TASK DIRECTIONS:
Instruction for the data below: set down exactly the lines from the line with "G04 APERTURE END LIST*" to the line with "X57324000Y14540000D03*", inclusive, and no others.

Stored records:
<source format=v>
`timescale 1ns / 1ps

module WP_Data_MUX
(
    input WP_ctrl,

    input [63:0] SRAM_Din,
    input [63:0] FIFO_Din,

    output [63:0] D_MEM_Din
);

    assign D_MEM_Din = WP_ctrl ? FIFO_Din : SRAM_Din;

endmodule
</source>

--

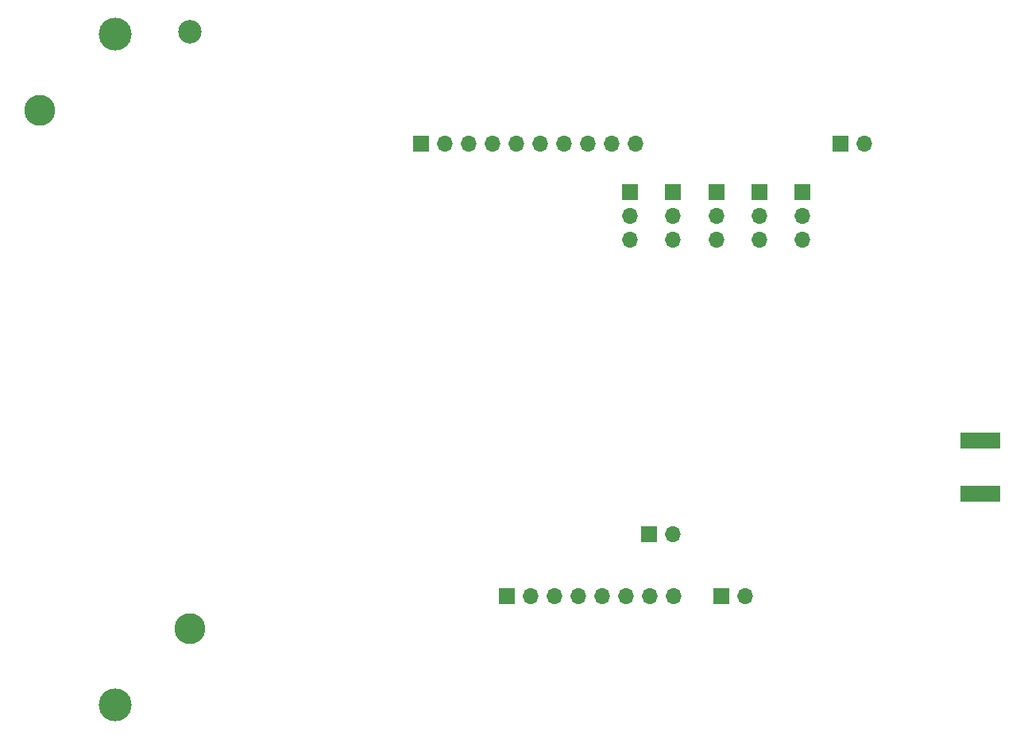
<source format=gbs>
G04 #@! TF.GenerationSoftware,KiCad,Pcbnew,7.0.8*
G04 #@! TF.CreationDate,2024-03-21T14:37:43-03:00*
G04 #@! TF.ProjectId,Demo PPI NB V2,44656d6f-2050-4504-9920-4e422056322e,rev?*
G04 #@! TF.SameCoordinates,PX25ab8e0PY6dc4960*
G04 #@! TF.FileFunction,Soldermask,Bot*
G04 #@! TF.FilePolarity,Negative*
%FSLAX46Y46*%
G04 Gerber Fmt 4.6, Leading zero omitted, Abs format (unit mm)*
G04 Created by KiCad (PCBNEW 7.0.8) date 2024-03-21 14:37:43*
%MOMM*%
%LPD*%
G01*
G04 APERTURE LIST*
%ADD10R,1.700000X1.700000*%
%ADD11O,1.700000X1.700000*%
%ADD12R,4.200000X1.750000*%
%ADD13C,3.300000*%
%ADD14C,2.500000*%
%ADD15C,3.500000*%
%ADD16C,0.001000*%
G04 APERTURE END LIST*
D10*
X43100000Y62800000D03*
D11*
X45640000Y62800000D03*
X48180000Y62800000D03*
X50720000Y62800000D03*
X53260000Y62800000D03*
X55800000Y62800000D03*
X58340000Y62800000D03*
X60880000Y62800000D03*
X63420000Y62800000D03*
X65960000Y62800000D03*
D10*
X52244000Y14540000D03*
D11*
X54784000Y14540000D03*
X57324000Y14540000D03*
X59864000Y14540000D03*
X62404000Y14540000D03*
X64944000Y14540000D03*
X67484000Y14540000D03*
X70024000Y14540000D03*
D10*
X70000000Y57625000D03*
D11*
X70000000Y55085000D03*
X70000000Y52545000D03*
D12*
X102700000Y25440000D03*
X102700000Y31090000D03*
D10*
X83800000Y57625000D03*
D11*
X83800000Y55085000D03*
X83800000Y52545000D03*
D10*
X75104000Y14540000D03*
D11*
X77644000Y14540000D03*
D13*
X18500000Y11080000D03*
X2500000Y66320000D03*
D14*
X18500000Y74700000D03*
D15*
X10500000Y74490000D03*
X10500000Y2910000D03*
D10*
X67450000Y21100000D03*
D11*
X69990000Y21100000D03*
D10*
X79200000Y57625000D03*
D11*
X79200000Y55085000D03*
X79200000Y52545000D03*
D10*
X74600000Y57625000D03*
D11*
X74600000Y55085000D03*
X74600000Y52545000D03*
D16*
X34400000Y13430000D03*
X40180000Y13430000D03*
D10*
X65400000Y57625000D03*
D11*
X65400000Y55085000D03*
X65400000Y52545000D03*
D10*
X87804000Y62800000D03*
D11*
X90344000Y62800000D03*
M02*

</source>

---

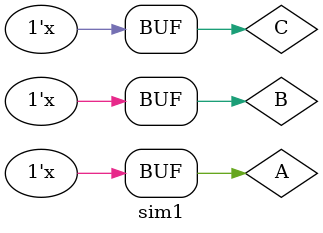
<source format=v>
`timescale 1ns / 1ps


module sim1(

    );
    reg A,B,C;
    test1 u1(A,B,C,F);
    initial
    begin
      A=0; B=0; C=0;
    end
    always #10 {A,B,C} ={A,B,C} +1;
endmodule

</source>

SOLUTION FOR THIS EXERCISE:
G04 APERTURE END LIST*
D10*
X43100000Y62800000D03*
D11*
X45640000Y62800000D03*
X48180000Y62800000D03*
X50720000Y62800000D03*
X53260000Y62800000D03*
X55800000Y62800000D03*
X58340000Y62800000D03*
X60880000Y62800000D03*
X63420000Y62800000D03*
X65960000Y62800000D03*
D10*
X52244000Y14540000D03*
D11*
X54784000Y14540000D03*
X57324000Y14540000D03*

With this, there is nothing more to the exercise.